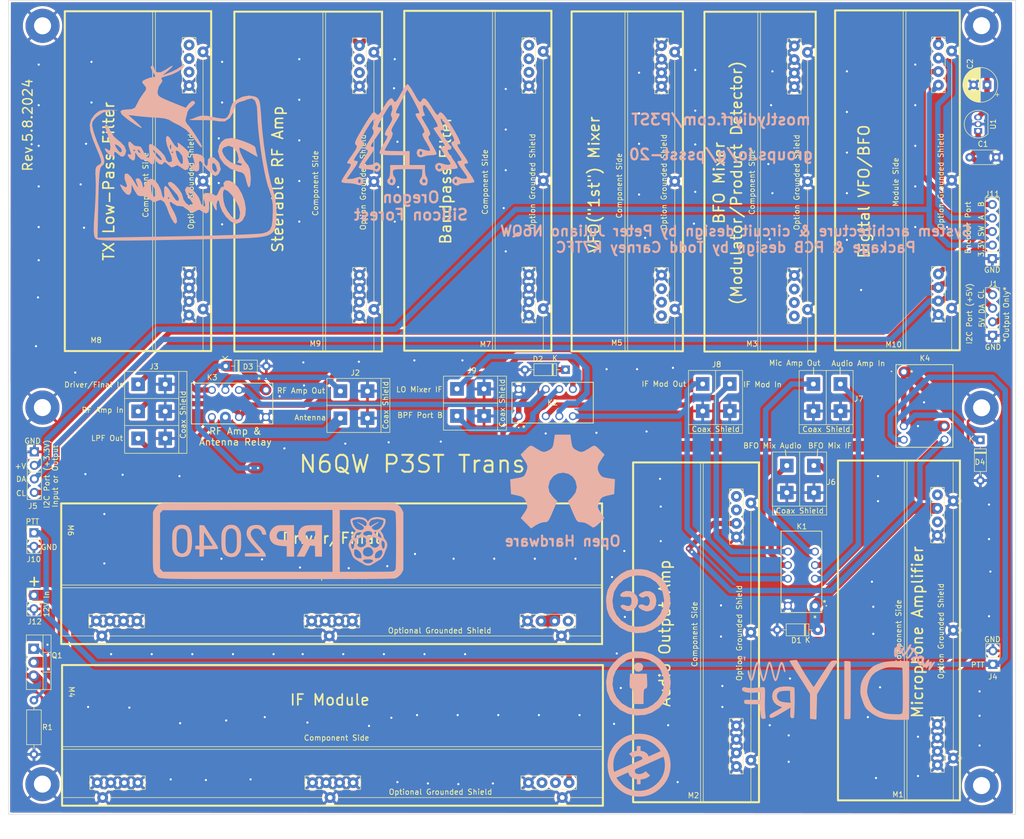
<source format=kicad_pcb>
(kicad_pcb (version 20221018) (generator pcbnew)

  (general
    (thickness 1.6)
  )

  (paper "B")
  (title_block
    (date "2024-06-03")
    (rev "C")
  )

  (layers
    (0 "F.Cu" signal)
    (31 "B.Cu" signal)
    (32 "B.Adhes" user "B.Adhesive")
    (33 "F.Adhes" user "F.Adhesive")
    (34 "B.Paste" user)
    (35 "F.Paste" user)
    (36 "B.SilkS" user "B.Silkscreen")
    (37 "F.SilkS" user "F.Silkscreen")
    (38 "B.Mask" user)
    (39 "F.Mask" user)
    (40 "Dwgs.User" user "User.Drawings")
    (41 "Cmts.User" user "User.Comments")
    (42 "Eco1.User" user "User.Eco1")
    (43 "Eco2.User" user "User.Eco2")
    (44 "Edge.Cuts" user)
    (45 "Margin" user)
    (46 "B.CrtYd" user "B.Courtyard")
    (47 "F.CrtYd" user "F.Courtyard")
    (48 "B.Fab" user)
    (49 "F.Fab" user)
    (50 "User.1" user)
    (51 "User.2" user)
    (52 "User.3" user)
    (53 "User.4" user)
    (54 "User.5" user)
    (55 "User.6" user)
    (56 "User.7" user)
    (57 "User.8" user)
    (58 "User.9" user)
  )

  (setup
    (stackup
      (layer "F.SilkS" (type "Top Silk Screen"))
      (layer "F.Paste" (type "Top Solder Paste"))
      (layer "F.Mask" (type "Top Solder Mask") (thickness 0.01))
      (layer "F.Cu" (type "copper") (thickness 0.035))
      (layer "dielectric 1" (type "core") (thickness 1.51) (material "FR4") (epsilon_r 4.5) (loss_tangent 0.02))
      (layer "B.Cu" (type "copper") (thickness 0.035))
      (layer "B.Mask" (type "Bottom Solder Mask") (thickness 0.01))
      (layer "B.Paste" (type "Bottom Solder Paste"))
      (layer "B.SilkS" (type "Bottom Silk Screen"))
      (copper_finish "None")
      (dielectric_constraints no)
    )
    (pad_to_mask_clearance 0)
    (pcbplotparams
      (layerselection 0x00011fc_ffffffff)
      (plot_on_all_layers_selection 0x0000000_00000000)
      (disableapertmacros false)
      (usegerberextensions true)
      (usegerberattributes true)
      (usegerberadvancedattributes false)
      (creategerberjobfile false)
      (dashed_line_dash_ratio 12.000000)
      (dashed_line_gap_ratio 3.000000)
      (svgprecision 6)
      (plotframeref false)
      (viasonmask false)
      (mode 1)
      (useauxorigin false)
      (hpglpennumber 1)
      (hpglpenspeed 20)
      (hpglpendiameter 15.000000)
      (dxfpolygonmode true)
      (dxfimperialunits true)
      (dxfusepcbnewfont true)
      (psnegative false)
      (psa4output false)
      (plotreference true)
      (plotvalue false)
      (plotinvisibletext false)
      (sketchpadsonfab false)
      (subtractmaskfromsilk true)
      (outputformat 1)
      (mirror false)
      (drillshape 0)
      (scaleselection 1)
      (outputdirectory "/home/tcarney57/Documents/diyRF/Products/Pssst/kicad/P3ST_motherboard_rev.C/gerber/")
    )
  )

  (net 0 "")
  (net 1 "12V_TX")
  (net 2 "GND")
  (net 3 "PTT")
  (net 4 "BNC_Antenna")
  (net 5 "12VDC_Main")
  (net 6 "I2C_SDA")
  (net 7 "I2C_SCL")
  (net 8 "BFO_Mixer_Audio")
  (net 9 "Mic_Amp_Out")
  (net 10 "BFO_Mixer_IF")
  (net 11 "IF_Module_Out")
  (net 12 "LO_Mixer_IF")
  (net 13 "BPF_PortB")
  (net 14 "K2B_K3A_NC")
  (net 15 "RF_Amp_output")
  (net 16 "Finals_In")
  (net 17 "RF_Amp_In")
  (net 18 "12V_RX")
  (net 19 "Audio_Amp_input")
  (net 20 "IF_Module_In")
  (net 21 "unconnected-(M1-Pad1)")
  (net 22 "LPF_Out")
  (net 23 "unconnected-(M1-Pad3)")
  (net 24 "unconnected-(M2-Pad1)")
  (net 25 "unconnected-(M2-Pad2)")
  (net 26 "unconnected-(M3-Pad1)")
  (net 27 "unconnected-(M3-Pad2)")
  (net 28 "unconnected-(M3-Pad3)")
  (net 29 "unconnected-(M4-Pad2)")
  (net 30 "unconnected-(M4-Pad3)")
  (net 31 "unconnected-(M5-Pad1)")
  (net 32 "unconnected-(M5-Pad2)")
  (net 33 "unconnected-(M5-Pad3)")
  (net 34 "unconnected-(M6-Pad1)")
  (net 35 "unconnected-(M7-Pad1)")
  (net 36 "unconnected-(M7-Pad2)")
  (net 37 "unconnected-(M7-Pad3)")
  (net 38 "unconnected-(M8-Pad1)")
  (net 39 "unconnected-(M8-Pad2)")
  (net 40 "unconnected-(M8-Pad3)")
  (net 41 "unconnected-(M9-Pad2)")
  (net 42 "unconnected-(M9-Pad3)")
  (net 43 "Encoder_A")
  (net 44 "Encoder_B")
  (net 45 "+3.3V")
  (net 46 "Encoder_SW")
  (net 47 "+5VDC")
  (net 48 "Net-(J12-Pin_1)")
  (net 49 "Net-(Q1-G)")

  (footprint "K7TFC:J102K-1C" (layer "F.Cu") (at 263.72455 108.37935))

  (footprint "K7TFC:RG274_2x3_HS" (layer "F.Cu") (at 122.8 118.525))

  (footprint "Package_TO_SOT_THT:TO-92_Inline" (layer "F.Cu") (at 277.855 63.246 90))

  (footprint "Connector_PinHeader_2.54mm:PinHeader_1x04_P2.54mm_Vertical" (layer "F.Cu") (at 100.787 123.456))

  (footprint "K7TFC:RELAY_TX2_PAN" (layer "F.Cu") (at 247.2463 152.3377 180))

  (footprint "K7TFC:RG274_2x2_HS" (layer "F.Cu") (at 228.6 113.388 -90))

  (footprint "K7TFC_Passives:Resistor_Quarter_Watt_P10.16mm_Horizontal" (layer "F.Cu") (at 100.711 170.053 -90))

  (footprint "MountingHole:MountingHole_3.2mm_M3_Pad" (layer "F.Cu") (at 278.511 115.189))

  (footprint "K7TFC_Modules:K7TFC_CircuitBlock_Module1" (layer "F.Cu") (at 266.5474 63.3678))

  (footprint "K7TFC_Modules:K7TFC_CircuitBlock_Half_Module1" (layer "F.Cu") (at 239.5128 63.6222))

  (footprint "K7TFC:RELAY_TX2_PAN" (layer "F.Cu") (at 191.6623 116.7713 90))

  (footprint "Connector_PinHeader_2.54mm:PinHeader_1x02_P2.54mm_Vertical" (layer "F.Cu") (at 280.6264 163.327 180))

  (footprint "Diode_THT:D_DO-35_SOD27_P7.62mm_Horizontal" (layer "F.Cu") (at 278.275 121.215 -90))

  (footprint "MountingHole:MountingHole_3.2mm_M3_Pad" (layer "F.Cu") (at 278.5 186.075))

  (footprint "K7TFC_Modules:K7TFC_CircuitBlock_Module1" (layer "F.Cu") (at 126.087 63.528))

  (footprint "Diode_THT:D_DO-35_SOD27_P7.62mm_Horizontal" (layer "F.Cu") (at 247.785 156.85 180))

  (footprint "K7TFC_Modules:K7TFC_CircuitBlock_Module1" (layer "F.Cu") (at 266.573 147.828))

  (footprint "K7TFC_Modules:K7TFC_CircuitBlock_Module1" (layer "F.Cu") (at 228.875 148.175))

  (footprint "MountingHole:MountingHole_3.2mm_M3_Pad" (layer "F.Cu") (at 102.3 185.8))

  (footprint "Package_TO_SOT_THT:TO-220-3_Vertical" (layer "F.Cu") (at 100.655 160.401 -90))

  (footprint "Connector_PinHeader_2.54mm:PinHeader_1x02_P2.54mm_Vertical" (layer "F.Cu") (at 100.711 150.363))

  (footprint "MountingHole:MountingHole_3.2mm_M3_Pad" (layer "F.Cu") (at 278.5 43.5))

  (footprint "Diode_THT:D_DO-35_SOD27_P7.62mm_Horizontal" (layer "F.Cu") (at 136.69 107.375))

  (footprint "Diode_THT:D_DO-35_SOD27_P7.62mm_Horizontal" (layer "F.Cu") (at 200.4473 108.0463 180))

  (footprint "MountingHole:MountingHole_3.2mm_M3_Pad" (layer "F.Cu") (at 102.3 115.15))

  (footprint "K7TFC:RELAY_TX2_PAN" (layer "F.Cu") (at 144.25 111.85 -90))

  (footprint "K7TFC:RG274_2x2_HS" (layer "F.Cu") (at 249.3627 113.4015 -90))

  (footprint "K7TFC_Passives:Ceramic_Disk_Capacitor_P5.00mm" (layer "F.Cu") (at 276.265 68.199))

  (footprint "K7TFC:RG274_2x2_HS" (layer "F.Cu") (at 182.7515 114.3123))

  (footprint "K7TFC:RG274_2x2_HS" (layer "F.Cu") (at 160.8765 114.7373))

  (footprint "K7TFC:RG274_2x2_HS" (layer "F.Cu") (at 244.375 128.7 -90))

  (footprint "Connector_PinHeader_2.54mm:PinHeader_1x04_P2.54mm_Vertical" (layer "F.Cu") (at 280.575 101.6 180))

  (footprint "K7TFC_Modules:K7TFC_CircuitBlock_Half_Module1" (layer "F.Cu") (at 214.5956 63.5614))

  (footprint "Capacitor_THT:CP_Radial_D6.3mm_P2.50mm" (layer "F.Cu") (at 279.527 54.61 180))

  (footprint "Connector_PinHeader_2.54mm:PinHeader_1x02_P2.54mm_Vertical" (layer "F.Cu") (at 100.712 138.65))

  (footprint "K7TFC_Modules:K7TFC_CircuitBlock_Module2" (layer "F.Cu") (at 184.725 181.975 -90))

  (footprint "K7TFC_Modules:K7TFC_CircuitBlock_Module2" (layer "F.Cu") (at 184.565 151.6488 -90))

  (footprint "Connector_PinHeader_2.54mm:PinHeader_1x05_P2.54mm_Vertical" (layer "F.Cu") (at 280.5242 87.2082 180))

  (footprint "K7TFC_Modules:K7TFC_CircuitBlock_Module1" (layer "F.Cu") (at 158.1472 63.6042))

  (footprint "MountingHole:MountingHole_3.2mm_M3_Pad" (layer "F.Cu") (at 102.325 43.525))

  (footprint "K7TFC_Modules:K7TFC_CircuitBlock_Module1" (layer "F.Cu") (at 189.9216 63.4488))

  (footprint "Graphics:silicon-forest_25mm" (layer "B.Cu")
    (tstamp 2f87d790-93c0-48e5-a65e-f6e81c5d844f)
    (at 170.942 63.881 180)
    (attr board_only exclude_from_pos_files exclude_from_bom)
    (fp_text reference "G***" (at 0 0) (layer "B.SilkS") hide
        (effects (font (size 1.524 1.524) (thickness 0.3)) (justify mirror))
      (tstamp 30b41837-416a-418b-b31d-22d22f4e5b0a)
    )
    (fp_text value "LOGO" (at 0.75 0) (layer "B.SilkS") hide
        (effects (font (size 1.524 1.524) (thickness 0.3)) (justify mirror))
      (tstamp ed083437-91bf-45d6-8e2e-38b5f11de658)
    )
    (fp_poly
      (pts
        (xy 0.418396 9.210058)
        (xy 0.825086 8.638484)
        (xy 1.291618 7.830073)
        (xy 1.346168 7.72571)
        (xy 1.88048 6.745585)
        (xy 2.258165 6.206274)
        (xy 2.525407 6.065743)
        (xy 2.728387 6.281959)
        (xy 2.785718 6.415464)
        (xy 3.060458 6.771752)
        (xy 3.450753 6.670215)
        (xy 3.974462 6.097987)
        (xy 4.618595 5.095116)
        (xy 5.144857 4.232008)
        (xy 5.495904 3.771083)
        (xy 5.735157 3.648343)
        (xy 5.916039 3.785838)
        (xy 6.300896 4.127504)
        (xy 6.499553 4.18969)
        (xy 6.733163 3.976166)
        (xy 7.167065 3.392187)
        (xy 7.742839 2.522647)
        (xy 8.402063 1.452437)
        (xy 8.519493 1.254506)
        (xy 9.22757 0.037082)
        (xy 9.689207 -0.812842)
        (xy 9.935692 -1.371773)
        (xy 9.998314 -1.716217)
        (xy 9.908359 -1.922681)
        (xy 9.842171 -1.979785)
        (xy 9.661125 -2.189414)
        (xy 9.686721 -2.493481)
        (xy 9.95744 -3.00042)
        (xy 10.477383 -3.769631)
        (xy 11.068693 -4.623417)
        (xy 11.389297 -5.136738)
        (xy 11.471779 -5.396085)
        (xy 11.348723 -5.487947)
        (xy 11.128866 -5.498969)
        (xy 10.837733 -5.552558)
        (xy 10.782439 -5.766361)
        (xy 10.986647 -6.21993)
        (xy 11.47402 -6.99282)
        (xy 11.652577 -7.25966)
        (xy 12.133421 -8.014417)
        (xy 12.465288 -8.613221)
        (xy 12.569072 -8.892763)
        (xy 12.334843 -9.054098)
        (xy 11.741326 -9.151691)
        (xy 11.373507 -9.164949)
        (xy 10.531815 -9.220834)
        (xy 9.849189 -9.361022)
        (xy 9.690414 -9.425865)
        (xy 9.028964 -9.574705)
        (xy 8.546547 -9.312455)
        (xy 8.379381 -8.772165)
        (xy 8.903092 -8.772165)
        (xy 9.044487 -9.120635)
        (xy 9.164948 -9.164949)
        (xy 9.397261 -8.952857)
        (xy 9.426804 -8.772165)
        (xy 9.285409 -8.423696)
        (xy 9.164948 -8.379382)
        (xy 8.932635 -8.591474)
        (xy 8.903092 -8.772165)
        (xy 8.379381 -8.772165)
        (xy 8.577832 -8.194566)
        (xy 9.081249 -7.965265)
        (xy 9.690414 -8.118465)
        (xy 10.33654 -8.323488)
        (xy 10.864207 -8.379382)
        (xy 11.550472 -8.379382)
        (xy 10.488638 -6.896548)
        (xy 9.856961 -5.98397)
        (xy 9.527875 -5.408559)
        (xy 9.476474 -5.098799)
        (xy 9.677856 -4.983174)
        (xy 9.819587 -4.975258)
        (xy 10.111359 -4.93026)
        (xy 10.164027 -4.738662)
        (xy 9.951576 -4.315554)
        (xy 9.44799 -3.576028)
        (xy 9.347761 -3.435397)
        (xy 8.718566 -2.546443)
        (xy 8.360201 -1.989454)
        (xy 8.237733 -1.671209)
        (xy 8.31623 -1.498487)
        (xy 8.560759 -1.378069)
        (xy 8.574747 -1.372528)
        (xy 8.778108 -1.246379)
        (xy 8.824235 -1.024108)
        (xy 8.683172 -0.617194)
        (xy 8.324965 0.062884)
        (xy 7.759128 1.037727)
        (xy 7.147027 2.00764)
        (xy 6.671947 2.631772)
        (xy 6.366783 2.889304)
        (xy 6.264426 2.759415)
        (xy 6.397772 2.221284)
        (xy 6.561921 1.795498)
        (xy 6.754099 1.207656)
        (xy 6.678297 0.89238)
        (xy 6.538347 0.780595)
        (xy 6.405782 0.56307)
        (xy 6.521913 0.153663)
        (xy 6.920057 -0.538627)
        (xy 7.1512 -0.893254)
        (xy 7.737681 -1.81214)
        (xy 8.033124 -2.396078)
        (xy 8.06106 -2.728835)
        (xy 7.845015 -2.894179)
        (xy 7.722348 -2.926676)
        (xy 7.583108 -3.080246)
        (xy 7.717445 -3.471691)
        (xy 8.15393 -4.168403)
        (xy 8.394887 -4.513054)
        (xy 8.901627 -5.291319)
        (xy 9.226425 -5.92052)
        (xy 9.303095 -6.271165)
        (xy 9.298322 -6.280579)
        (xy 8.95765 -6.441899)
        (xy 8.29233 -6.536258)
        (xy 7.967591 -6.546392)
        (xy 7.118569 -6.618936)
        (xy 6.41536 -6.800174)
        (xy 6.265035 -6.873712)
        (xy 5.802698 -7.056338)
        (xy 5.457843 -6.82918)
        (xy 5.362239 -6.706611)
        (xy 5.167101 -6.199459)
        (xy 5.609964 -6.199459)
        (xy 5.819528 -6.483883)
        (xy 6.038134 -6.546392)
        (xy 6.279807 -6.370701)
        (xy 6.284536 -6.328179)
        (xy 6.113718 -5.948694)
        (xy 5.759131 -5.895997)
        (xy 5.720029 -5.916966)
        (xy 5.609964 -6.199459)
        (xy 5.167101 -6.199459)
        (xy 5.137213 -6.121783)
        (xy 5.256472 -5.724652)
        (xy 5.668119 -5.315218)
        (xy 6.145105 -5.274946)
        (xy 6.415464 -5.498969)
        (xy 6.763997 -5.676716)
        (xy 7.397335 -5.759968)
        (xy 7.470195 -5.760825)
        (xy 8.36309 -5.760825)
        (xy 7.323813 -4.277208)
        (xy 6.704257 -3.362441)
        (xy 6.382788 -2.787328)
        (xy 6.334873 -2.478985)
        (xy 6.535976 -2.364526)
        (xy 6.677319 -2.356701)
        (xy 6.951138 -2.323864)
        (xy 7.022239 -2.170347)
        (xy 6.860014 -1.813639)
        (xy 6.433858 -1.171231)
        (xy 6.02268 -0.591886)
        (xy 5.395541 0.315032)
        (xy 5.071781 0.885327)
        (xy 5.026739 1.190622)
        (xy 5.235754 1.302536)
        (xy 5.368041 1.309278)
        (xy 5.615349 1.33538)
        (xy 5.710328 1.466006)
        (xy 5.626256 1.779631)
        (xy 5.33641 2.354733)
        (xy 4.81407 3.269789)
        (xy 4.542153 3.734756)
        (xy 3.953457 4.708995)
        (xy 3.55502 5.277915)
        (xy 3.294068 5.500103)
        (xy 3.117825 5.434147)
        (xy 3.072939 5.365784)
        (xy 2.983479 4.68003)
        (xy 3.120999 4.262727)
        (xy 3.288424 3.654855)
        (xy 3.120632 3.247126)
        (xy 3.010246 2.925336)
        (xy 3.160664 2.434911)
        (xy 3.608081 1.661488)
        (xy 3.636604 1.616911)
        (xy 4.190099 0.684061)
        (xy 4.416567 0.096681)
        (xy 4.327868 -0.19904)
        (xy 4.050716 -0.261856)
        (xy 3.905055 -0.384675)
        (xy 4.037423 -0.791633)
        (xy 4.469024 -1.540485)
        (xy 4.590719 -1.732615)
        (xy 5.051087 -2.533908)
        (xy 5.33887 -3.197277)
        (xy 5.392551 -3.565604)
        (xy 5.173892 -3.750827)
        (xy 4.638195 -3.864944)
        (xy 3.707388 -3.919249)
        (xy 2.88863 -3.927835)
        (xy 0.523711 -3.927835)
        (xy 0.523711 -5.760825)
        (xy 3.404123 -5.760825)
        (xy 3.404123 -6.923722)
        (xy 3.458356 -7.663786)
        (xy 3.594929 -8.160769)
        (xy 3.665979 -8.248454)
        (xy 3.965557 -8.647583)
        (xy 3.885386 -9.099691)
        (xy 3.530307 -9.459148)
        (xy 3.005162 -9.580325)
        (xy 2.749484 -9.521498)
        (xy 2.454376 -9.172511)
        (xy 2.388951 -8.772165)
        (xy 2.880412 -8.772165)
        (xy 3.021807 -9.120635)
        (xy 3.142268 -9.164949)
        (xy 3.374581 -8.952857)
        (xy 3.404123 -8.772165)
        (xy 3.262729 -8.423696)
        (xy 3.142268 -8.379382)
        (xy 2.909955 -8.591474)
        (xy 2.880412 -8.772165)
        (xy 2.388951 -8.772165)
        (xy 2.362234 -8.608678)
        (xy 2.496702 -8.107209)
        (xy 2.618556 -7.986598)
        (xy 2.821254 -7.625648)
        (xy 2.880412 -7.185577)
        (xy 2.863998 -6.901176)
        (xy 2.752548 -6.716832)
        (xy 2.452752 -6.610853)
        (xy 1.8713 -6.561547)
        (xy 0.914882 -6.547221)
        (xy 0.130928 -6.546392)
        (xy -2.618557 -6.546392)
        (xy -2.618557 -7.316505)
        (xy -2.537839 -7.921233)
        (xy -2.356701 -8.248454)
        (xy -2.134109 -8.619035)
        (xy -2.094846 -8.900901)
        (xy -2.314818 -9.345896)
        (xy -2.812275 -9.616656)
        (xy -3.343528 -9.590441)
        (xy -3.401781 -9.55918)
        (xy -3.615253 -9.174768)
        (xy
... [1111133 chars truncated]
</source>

== == ==

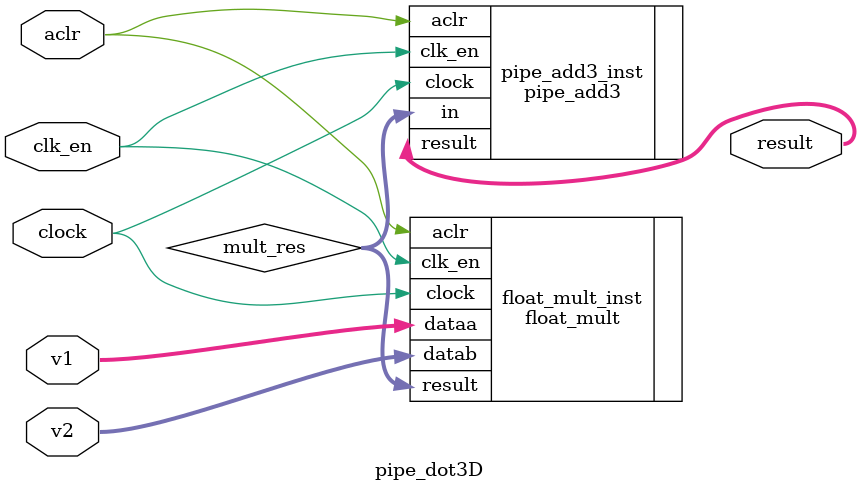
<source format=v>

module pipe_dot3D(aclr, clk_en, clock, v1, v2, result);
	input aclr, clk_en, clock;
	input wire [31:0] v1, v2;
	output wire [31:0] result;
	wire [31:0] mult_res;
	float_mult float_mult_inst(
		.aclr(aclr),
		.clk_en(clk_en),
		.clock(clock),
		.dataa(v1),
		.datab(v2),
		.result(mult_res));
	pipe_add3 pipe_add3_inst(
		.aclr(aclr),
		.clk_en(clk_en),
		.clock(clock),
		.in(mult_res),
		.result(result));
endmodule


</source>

== == ==

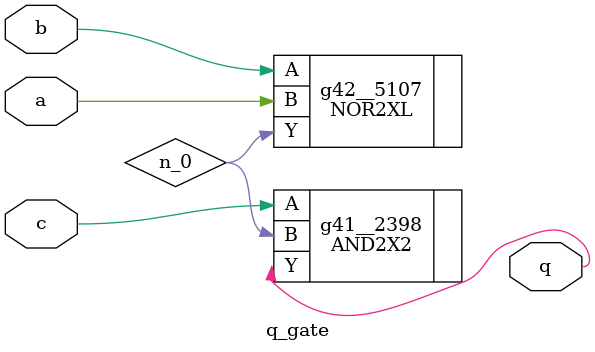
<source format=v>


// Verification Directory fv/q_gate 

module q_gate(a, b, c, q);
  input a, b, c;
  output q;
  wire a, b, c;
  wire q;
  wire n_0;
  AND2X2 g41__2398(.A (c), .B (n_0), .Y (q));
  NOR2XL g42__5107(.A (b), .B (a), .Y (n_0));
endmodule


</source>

== == ==

YOUR INSTRUCTIONS:
A verbatim transcription is needed of the lines above, starting at the line with "(at 100.712 138.65))" and ending at the line with "(xy 1.291618 7.830073)", both included, and of nothing else.

RESPONSE BOX:
  (footprint "Connector_PinHeader_2.54mm:PinHeader_1x02_P2.54mm_Vertical" (layer "F.Cu") (at 100.712 138.65))

  (footprint "K7TFC_Modules:K7TFC_CircuitBlock_Module2" (layer "F.Cu") (at 184.725 181.975 -90))

  (footprint "K7TFC_Modules:K7TFC_CircuitBlock_Module2" (layer "F.Cu") (at 184.565 151.6488 -90))

  (footprint "Connector_PinHeader_2.54mm:PinHeader_1x05_P2.54mm_Vertical" (layer "F.Cu") (at 280.5242 87.2082 180))

  (footprint "K7TFC_Modules:K7TFC_CircuitBlock_Module1" (layer "F.Cu") (at 158.1472 63.6042))

  (footprint "MountingHole:MountingHole_3.2mm_M3_Pad" (layer "F.Cu") (at 102.325 43.525))

  (footprint "K7TFC_Modules:K7TFC_CircuitBlock_Module1" (layer "F.Cu") (at 189.9216 63.4488))

  (footprint "Graphics:silicon-forest_25mm" (layer "B.Cu")
    (tstamp 2f87d790-93c0-48e5-a65e-f6e81c5d844f)
    (at 170.942 63.881 180)
    (attr board_only exclude_from_pos_files exclude_from_bom)
    (fp_text reference "G***" (at 0 0) (layer "B.SilkS") hide
        (effects (font (size 1.524 1.524) (thickness 0.3)) (justify mirror))
      (tstamp 30b41837-416a-418b-b31d-22d22f4e5b0a)
    )
    (fp_text value "LOGO" (at 0.75 0) (layer "B.SilkS") hide
        (effects (font (size 1.524 1.524) (thickness 0.3)) (justify mirror))
      (tstamp ed083437-91bf-45d6-8e2e-38b5f11de658)
    )
    (fp_poly
      (pts
        (xy 0.418396 9.210058)
        (xy 0.825086 8.638484)
        (xy 1.291618 7.830073)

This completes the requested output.